Theoretical and Experimental Study on the Mechanism of Action of New Short Sequence Cationic Antibacterial Peptides

FRIGINI, EZEQUIEL N.; FRESIN, CAMILA ALVAREZ; PORASSO, RODOLFO D.; SERGIO PANTANO; BEKE-SOMFAI, TAMÁS; JOSÉ JAVIER LÓPEZ CASCALES; ENRIZ, RICARDO DANIEL

Córdoba

Congreso; LI Reuniòn Anual de la Sociedad Argentina de Biofísica; 2023

Sociedad Argentina de Biofísica

Antimicrobial peptides (AMPs) are naturally-occurring molecules that exhibit strong antibiotic properties against numerous infectious bacterial strains. Because of their unique mechanism of action, they have been touted as a potential source for novel antibiotic drugs. The AMPs act on cell membranes causing cell lysis or alteration of the membrane topology. We present a theoretical-experimental study on a novel series of AMPs interacting with vesicles composed of dioleoylphosphatidylcholine (DOPC) and dioleoylphosphatidylglycerol (DOPG). Our research primarily focuses on elucidating the molecular-level mechanism of action of these peptides. We experimentally assessed various physicochemical parameters that influence their antimicrobial activity, including charge, secondary structure, hydrophobicity, amphipathicity, and polarity. We conducted biophysical characterization of the peptides employing various techniques, such as circular dichroism (CD), linear dichroism (LD), infrared spectroscopy (IR), dynamic light scattering (DLS), and fluorescence spectroscopy. To complement these experimental studies, we performed molecular simulations using coarse-grain calculations, aiming to simulate the same systems that were examined experimentally. Both theoretical and experimental results indicate that the mechanism of action is primarily a surface-level phenomenon.
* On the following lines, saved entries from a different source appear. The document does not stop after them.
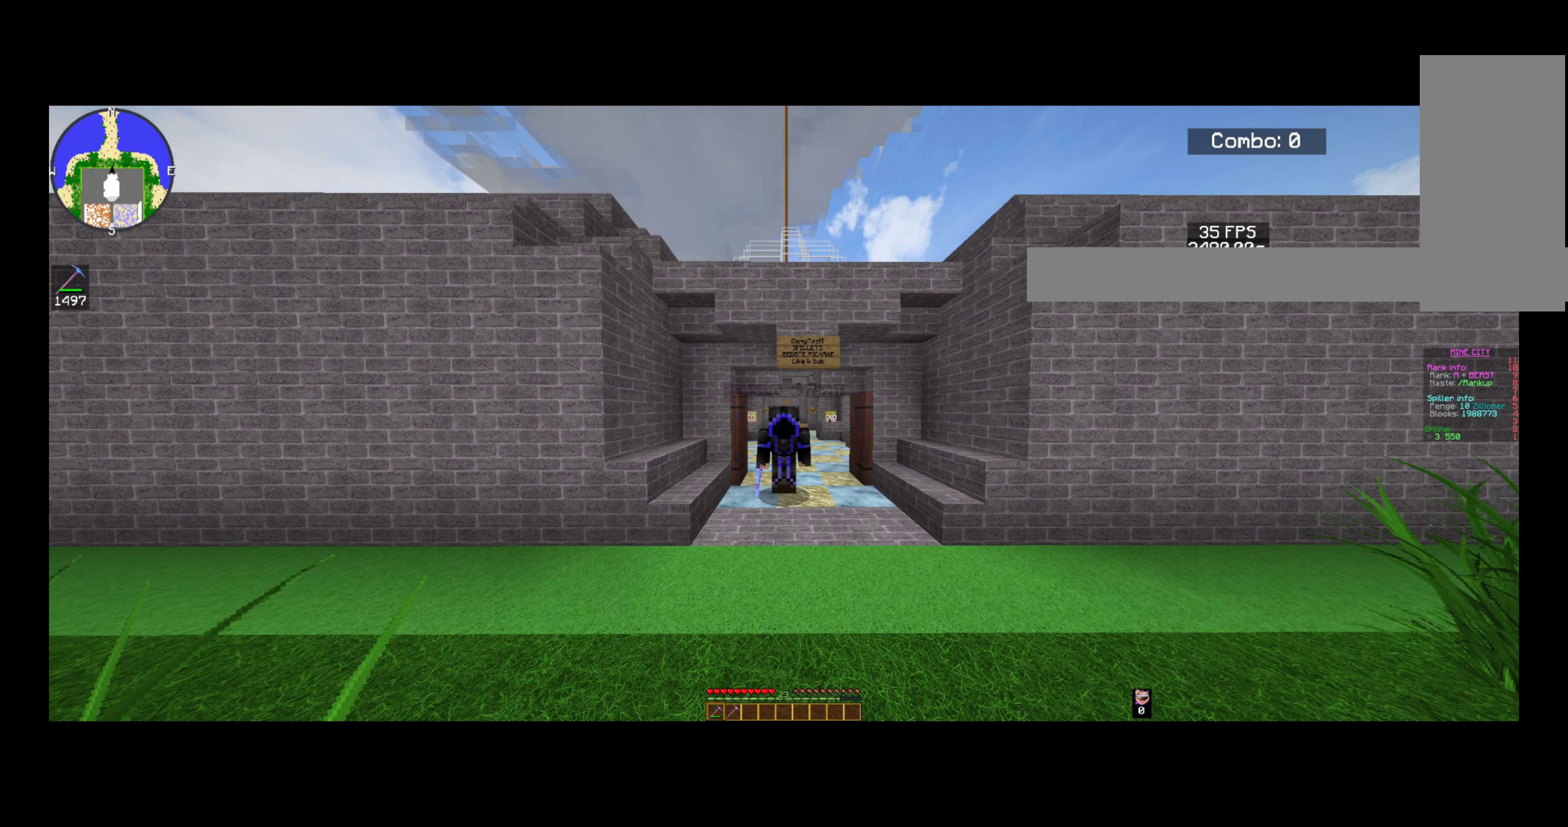
{"keys": [], "mouse": [], "events": []}
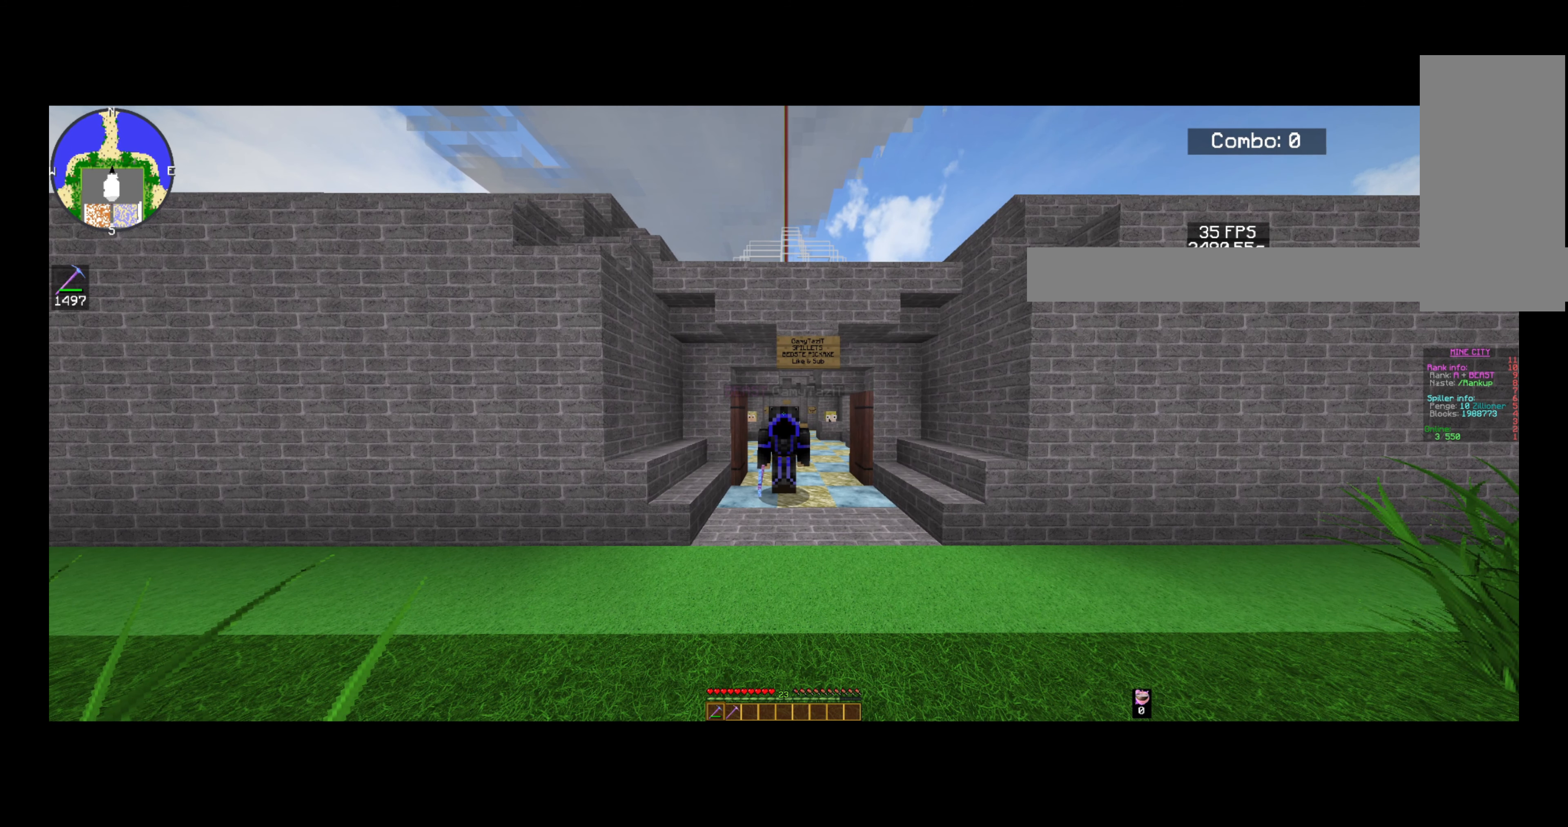
{"keys": [], "mouse": [], "events": []}
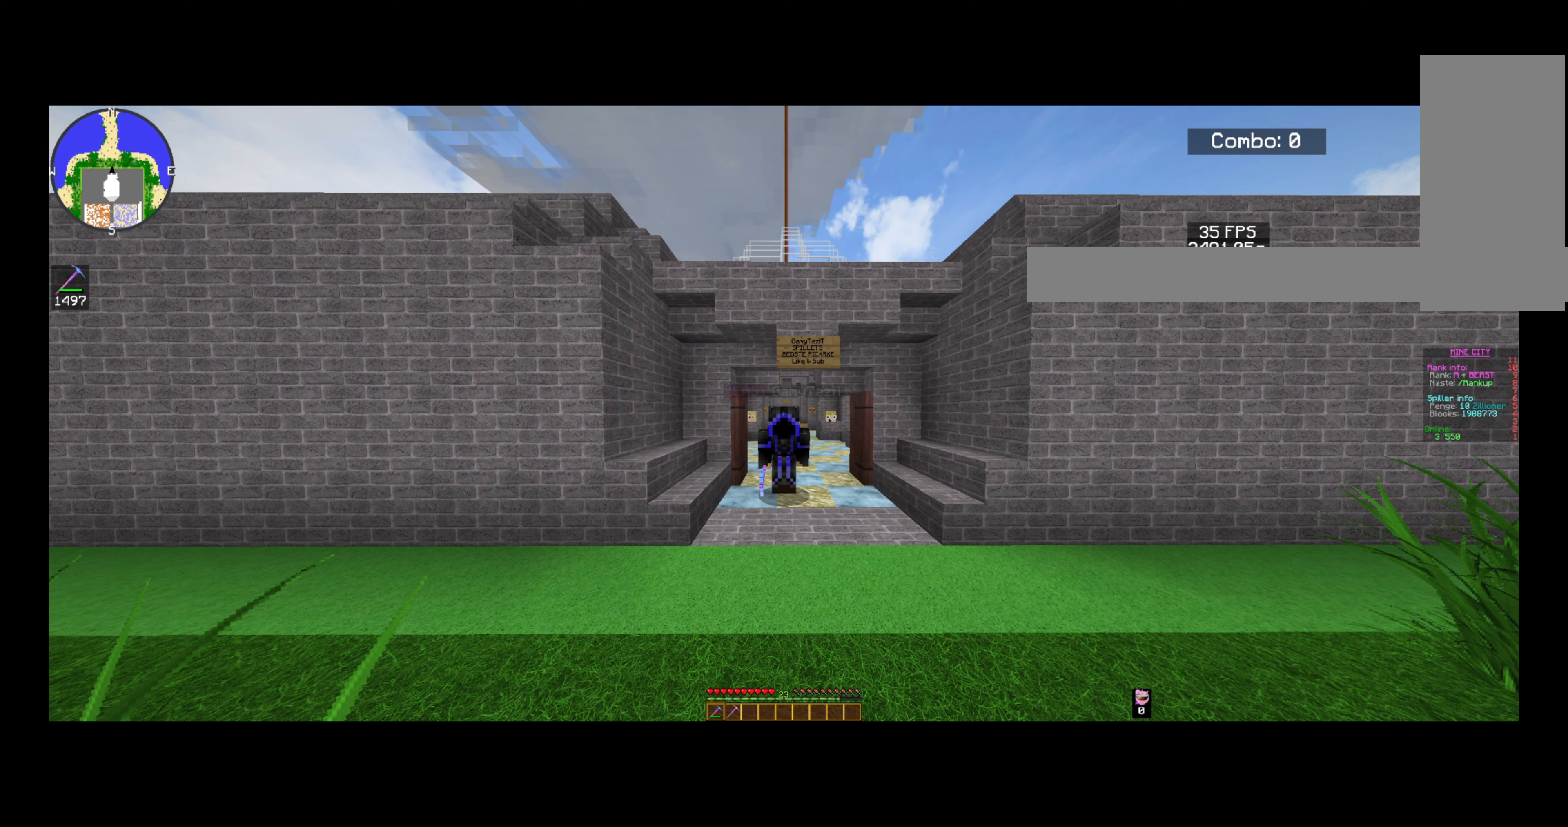
{"keys": [], "mouse": [], "events": []}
It does not necessitate peptide internalization to exert their antimicrobial effects. This represents a clear distinction from proposed mechanisms of action for larger peptides, such as pore formation, carpet formation, or the toroidal mechanism. Furthermore, our findings underscore the significance of achieving a threshold peptide concentration to elicit their biological effects. In fact, the manner in which peptides with charge +4 accommodates on the vesicle's surface aligns with the theory of raft formation, which is supported by previous experimental and theoretical research.